The Marie-Josée and Henry R. Kravis Drug Discovery Institute

Center for Therapeutic Antibody Development (CTAD)

Research and development of therapeutics should occur at the interface of academic research and medicine. At the Icahn School of Medicine at Mount Sinai, top scientists are making observations of great medical importance. Currently, these findings are freely published; however, conversion of the findings into products with clinical significance for new therapies or treatments often occurs elsewhere.

At the Center for Therapeutic Antibody Development (CTAD), we are committed to assisting investigators in the development of therapeutics based upon their own individual research findings. Calls for targets that have potentially unmet medical needs will be announced regularly, and assistance will be provided for antibody production, testing, and commercialization by CTAD and Mount Sinai Innovation Partners.

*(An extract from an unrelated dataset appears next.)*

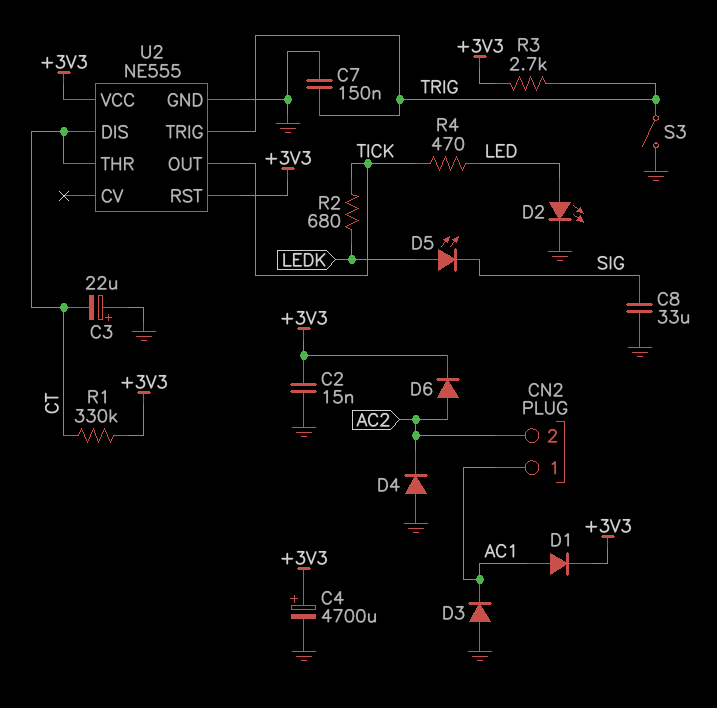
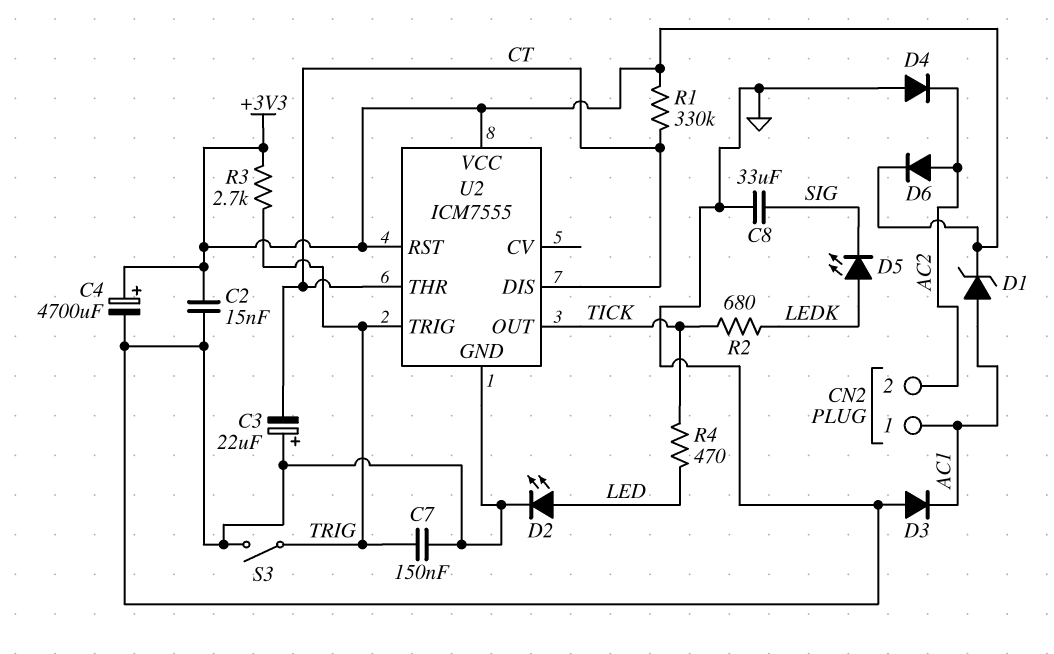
D1: diode (A AC1, K +3V3) -> zener (A AC1, K +3V3)
U2: NE555 -> ICM7555

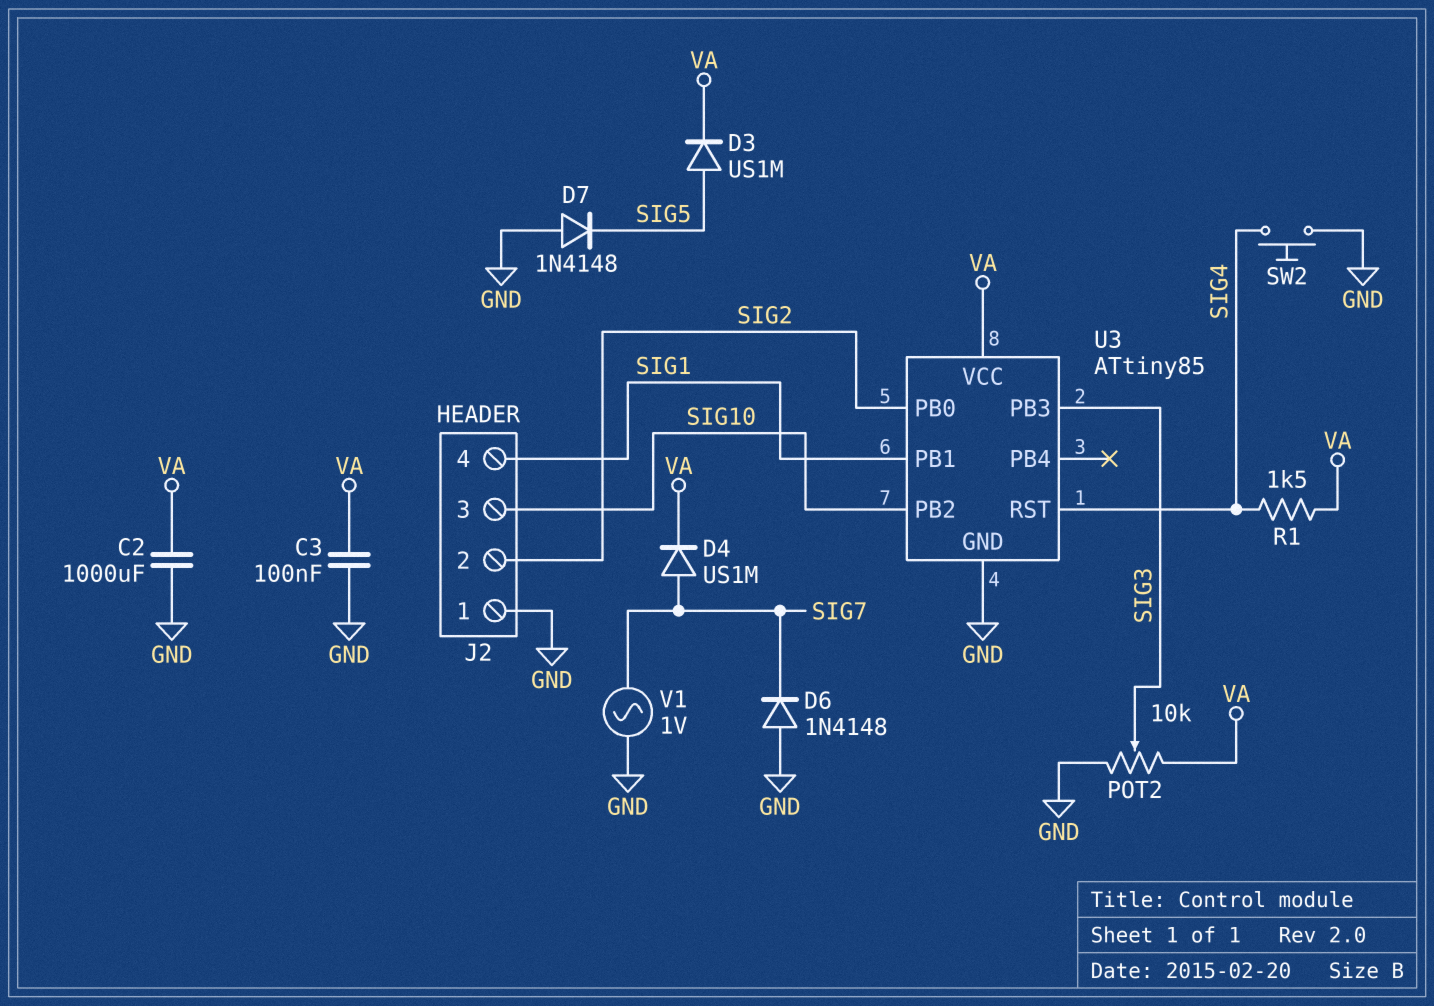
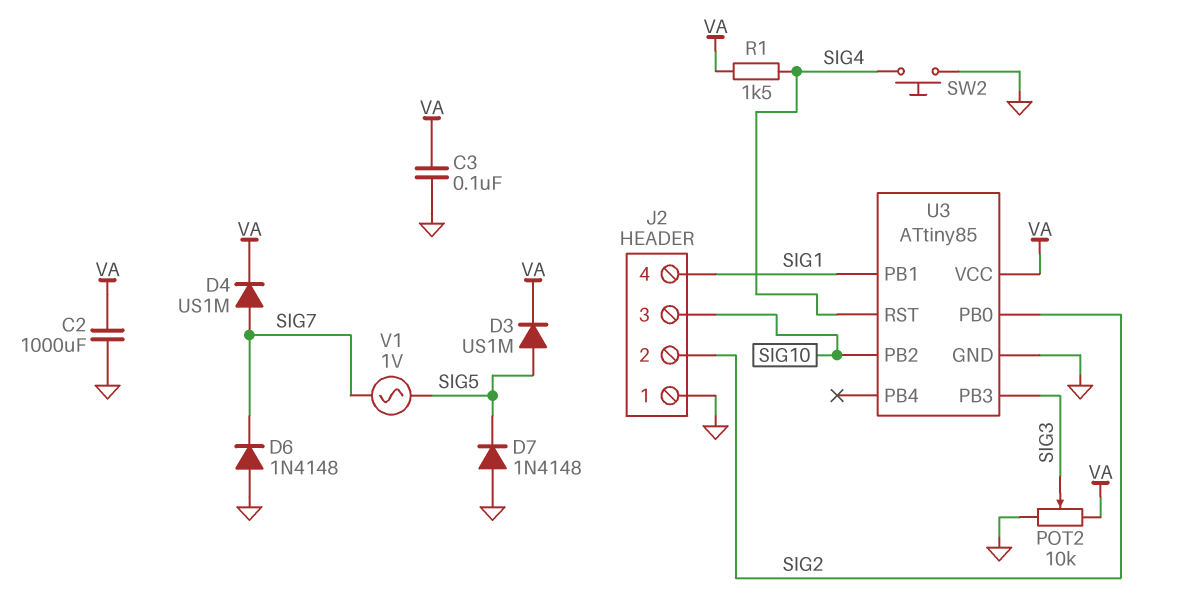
V1: AC 1V (GND, SIG7) -> AC 1V (SIG5, SIG7)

The mission of the Center for Therapeutic Antibody Development is to collaborate with researchers in the design and development of monoclonal antibodies (mAbs) for research and commercialization. If monoclonal antibodies are needed for basic science studies or grant submissions for therapeutic or diagnostics use, please contact us for a consultation to determine the best approach to producing the antibody of interest.

The Center for Therapeutic Antibody Development (CTAD) has been in existence since 1996. The facility assists in all aspects of the generation of mAb from expressing the target protein to screening and purifying the selected clones. Hundreds of antibodies have been successfully generated for scientists at Mount Sinai as well as for other institutions. To date, over 30 monoclonal antibodies generated in the facility have been commercialized for basic science use. If the antibody target has therapeutic value it is possible that it can be made in a humanized mouse system through collaborations with industrial partners for potential use as a drug.

Because of their sensitivity and specificity, monoclonal antibodies are critical basic science research tools and are the core technology for many diagnostic tests, such as those used to verify pregnancy or influenza infection. In the past decade, monoclonal antibodies have become the most successful new drug classification, with yearly sales exceeding $50 billion. Six of the top 15 selling drugs in this country are monoclonal antibodies and Humera, a mAb specific for the cytokine TNF is now the largest seller at 9.5 billion.

Areas of Expertise

CTAD can assist in, or perform any or all of the steps needed to generate high quality monoclonal antibodies for research or therapeutic uses, including:

  • Production of protein using various expression systems
  • Purification of protein
  • Immunization of appropriate host (potentially humanized mice)
  • Fusion and immortalization of B cell clones
  • Screening and selection of clones
  • Humanization of monoclonal antibodies made in non-human species
  • Production of human monoclonal antibodies using antibody-humanized mice from Regeneron Pharmaceuticals and Harbour BioMed
  • Isolation of antibody producing human B cells
  • Cloning and expression of human V genes
  • Target indifferent approach
  • Purification of antibodies
  • Sequencing, chimerization, and recombinant production of antibodies
  • Mycoplasma testing

CTAD is committed to developing monoclonal antibodies with potential use as therapeutics. Currently, a number of collaborations between CTAD/Mount Sinai investigators and pharmaceutical or biotech companies are in progress, including exclusive licensures for CTAD/Mount Sinai derived therapeutic antibody portfolios.

Calls for targets that address unmet medical needs are released annually to encourage Mount Sinai investigators to work with CTAD to produce human antibodies with therapeutic potential using Regeneron or Harbour human mice. Funding is available for investigators who have identified targets with potential therapeutic or diagnostic value. Investigators with targets that are scientifically novel and at an early stage of investigation are encouraged to apply. We will synthesize target proteins for immunization and screening, generate panels of monoclonal antibodies and collaborate with investigators to identify and characterize antibodies with the greatest commercial potential and therapeutic impact. Many of these projects are funded and the monoclonal antibodies produced are in various stages of licensing.